Sunday, January 7, 2018

Coursera Communicating Data Science Results Assignment 1

Primary Finding: Violent Crime Events in Seattle Are Strongly Associated With Distance From Downtown and Hour of the Day.  The Two Variables Show a Strong "Inverse Relationship" in Predicting Violent Crime Events.


As shown below, reported crimes in Seattle are heavily concentrated in the downtown area.  The suburban areas, particularly in the southwest metro area, are far less likely to experience crime generally


The Seattle crime data set includes a location grouping variable, "District" which sub-divides the metro area into 19 more-or-less distinct geographic units.  The downtown district, "K", is within the black rectangle.  The height of the points on the graph shows the relative size of reported crimes.

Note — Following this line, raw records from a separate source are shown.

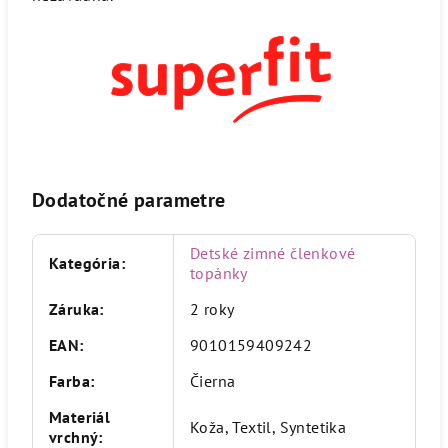
Dodatočné parametre
Detské zimné členkové
Kategória
:
topánky
Záruka
:
2 roky
EAN
:
9010159409242
Farba
:
Čierna
Materiál
Koža, Textil, Syntetika
vrchný
:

While there appears to be a strong geographic element to the count of reports, the time of day is also a key factor in criminal activity.  To explore   the relationship between location and time, I chose to split the data into 3 broad categories  : violent crime (homicide, assault, etc.), drug/alcohol/prostitution ("vice") , and all other reports (theft, traffic, etc.)

The plots below (time of the event, top; time of report to police, bottom) shows the probability densities of these categories for every minute of the day.  Vice crimes (black-line) have three clear peaks, once around noon, the next between 9 and 10 PM, and then a smaller peak in the early morning hours.  Violent crime (green) also has a peak in the early morning, another between 9 and 10 PM, but has no similar afternoon peak.  Other crime stays fairly stable between 8 am and 8 pm, with tapering in the early morning and late evening.

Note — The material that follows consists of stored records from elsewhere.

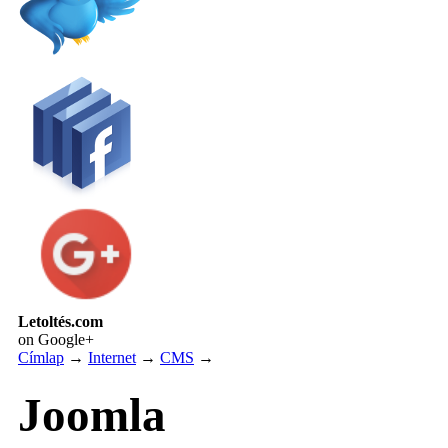
Letoltés.com
on Google+
Címlap
→
Internet
→
CMS
→
Joomla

The similarities between vice and violent crime extends to the geographic dimension as well.  The density plot below shows nearly identical peaks for the two categories in areas approximately 2.5 miles from the downtown city center.

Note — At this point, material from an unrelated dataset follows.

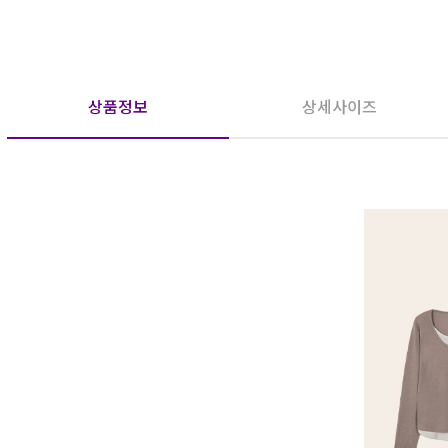
상품정보
상세사이즈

To explore the relationship between distance from downtown and hour of the day, I created a dataset aggregating the count of reports for the three categories for every hour of day between 6/1/2014 and 8/31/2014.  The left plot shows the significance of the following variables in predicting the count of violent crimes.  Average distance from down-town (bottom left) is by far the strongest predictor, followed by count of violent   crimes in the previous 2 hours, and hour of the day.  I added an interaction team (Hour of the Day * Distance from Downtown) to evaluate how the terms were related.  Interestingly, this variable was significant at a 99% level, and the coefficient was negative.  This implies that the greater the distance from down-town and the later the hour of the day, the lower the probability of a violent crime in Seattle.

AvgDistanceFromDownTownViolentEvents, CountDrugsAlcoholProstEvents, CountDrugsAlcoholProstEvents_Prior_2_Hours, CountDrugsAlcoholProstEvents_Prior_4_to_2_Hours, CountDrugsAlcoholProstEvents_Prior_6_to_4_Hours, CountViolenceEvents_Prior_2_Hours, CountViolenceEvents_Prior_4_to_2_Hours, CountViolenceEvents_Prior_6_to_4_Hours, HourDateEvent, TimeDistanceInteraction



To test how these predictors might change for the area closest to down-town, District K, I subsetted the data for only that district and re-ran the regression.  Again, the distance from down-town was by far the most significant variable, but the interaction term increased to ~17x as large as that above, was still negative, and significant at the 95% level.  This has the effect that for example, at 1 am, for two areas, one ~0.18 miles from downtown and the other ~0.09 miles away, the expect count of violent crimes reported for the more distant area would be ~0.11, while the prediction for the less distant area  would be ~0.07.  For the original model based on all districts, the corresponding predictions would be ~0.03  and ~0.02, demonstrating the effect of the larger coefficient.